Thanks for getting in touch! I think I know what is going on here. After your server restarts, you can add a step in your deployment to perform a health check. This should pick up the server once it is restarted and the Tentacle service is running.

We also have some documentation on how to handle transient targets in Octopus.

Let me know if this helps, or if you have any other questions. :slight_smile:

Best regards,
Daniel

So the Reboot isnt part of the deployment it is when we do patching to the servres seporatly. Having a step while ‘deployment is in progress.’ will not bring them back when they go down randomly at stack points. I believe the Transient Targets is for in progress right?
If there is a way of having octopus installed so it sends an connection as soon as this turns on that would be perfect.

Hi,

Thanks for getting back. I’m sorry, my assumption was that this was happening during the deployment. The transient targets are a ‘deployment in progress’ feature.

Octopus can not know the status of a Listening Tentacle until a Health Check has been run. I believe there are a few ways you could manage this.

  1. The first would be to see if our Machine Policies feature can help you out here. This will let you customize how Octopus performs its health checks on a per-machine basis. You can increase the interval which selected targets are checked. This also lets you use custom health check scripts.

  2. Create a project which only performs the Health Check step and remotely execute it using Octo.exe deploy-release as an automated process on the target server rebooting.

  3. You could use an API script against Octopus from the target server to remotely perform a health check.
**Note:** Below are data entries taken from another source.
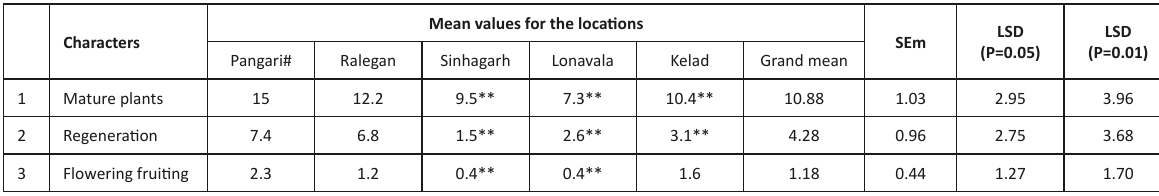
Table 3. The mean values for the locations (Treatments) along with standard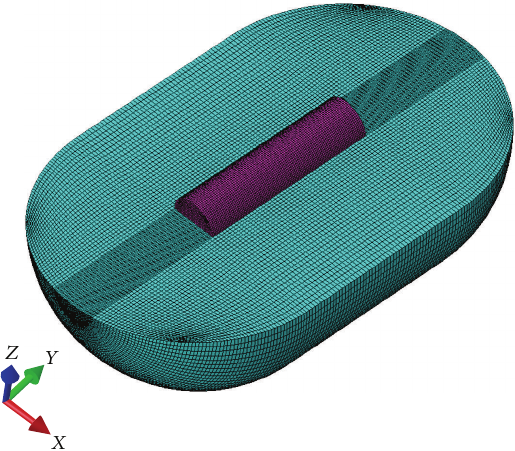
Figure7: Thefiniteelement model ofthecylindrical shelland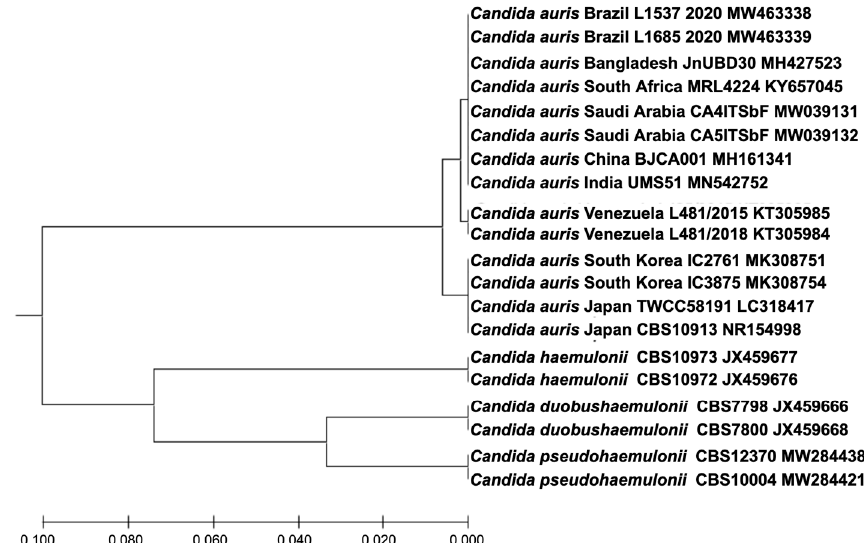
Figure 1. UPGMA phylogenetic tree generated with MEGA X software [8]. There were 20 nucleotide sequences and 299 nucleotide positions in the final dataset. The evolutionary distances were computed using the Maximum Composite Likelihood method and are in the units of number of base substitutions per site.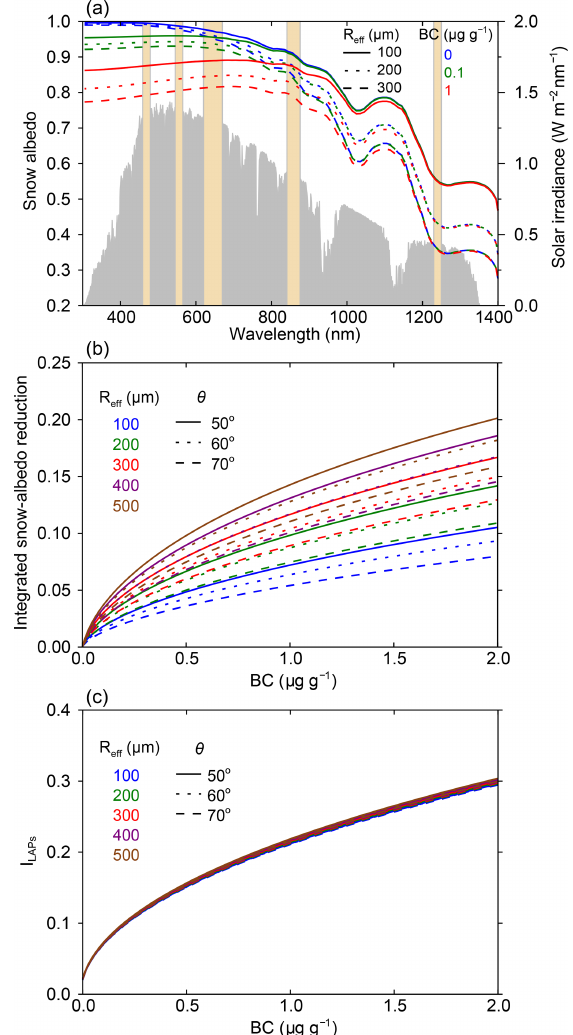
Figure 1. (a) The spectral albedo of snow with different R eff values and BC contents simulated using SNICAR. The column bars rep- resent MODIS bands, and the gray areas represent the typical solar irradiance in winter in NEC. (b) The reduction in the 300–1240nm spectral-weighted integrated snow albedo as a function of BC for different R eff values and solar zenith angles ( θ ) is simulated using SNICAR. (c) The variations in the impurity index ( I LAPs ) with BC content are simulated using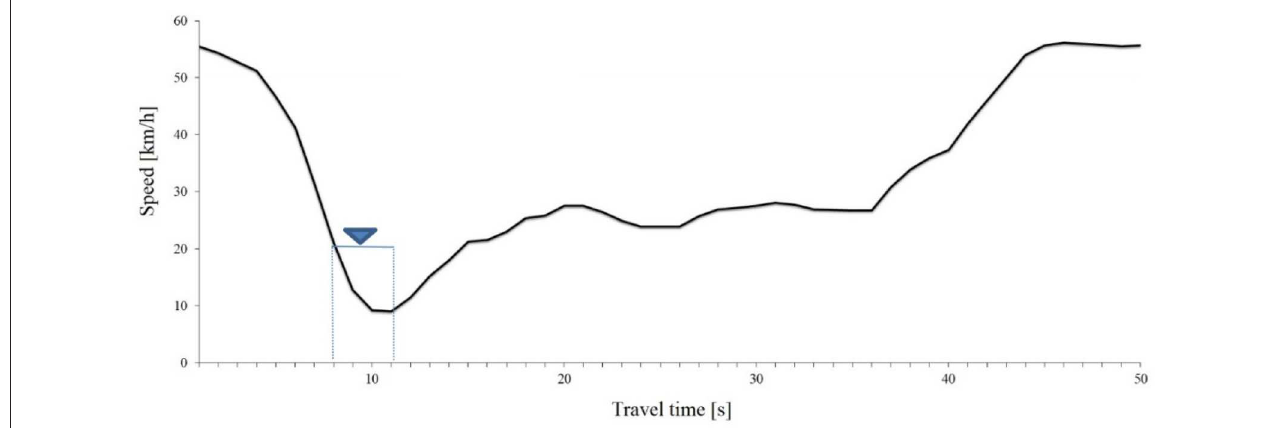
FIGURE 4 | Speed profile for left turn movement at roundabout 1 (South-East movement).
Here is a link to an example script for this in our GitHub repo.

Let me know if any of these options help here, or if you have any further questions. :slight_smile:

Best regards,
Daniel

Hi Daniel,

I ran the api script and got the following

Name : Health

Description : Health check started from Powershell script

Arguments : {[Timeout, 00:05:00], [MachineTimeout, 00:05:00], [EnvironmentId, KPMGprojectstore-uat],

                         [MachineIds, [

                           "i-0a35070680d65ee1d"
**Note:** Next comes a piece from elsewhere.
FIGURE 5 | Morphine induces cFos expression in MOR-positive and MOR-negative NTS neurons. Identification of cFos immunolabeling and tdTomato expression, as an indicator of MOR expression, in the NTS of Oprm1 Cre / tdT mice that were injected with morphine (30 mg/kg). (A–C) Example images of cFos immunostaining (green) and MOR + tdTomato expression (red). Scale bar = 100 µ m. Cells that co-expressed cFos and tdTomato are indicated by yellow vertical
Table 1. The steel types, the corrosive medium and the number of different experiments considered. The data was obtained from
                         ]]}

State : Queued

Completed : Queued…

QueueTime : 3/16/2018 4:41:06 PM +00:00

QueueTimeExpiry :

StartTime :

LastUpdatedTime : 3/16/2018 4:41:06 PM +00:00

CompletedTime :

ServerNode :

Duration : less than a second

ErrorMessage :

HasBeenPickedUpByProcessor : False

IsCompleted : False

FinishedSuccessfully : False

HasPendingInterruptions : False

CanRerun : True

HasWarningsOrErrors : False

Id : ServerTasks-55350

LastModifiedOn :

LastModifiedBy :

Links : {[Self, /api/tasks/ServerTasks-55350], [Web, /app#/tasks/ServerTasks-55350], [Raw,

                         /api/tasks/ServerTasks-55350/raw], [Rerun, /api/tasks/rerun/ServerTasks-55350]...}

But the server did not show up, any ideas?

All i really need is a simple command that will bring the server back into the octopus deploy environment ideally using the information that is on the server so i don’t have to pass in the key, env name etc

Hi @stephanie_gooch,

The API Script method is a great option for interacting with Octopus outside of the UI but it can be a bit tedious. An easier alternative may be option 2 I mentioned previously but the API is generally a common option here.
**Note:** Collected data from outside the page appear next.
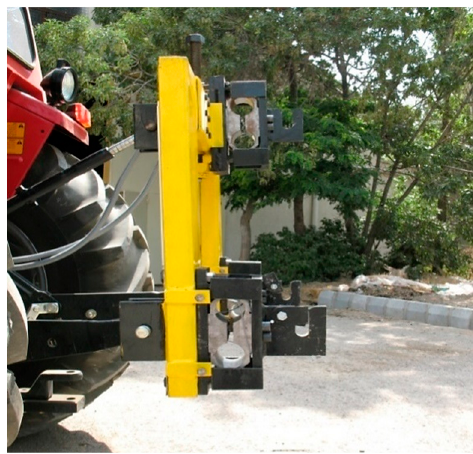
Figure 1. Adjustable three-point hitch dynamometer for measuring the draft force of implements.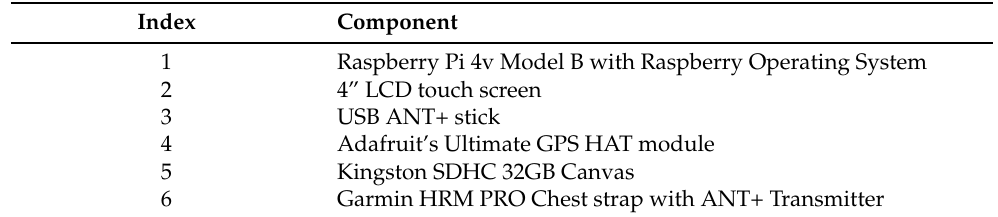
Table 2. Specifications of the hardware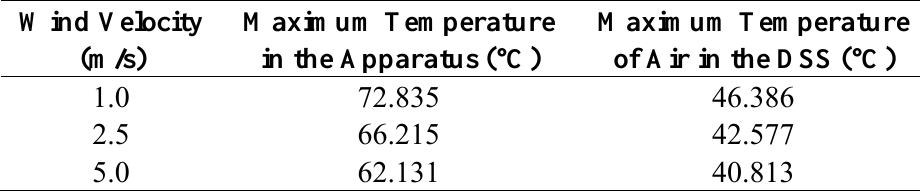
Table 3. Maximum temperature inside the apparatus and the DSS with different wind velocities (distance between apparatus and walls is 5 m, environmental temperature is 38 °C).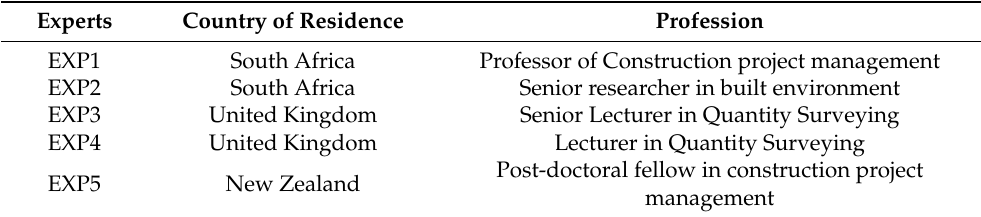
Table 2. Features of expert involved in the validation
The Health Check is an automated process in Octopus and manually controlling it outside of a deployment or Machine Policy wont be a simply process. Octopus does the Health Check via task, the only way to manually perform one is via the UI, using the API, or with a single step in a deployment. (Method 2).

If you would still prefer to use the API over creating a project to trigger remotely then I will need to get some further information about what happened when you ran the API script.

Was a new task created after running the script? If it was, can you please attach the task log?

Did you make any modifications to the script? Would you be able to attach the script you used so I can test on my end?

It would also help to know what version of Octopus you are currently running.

Looking forward to hearing from you.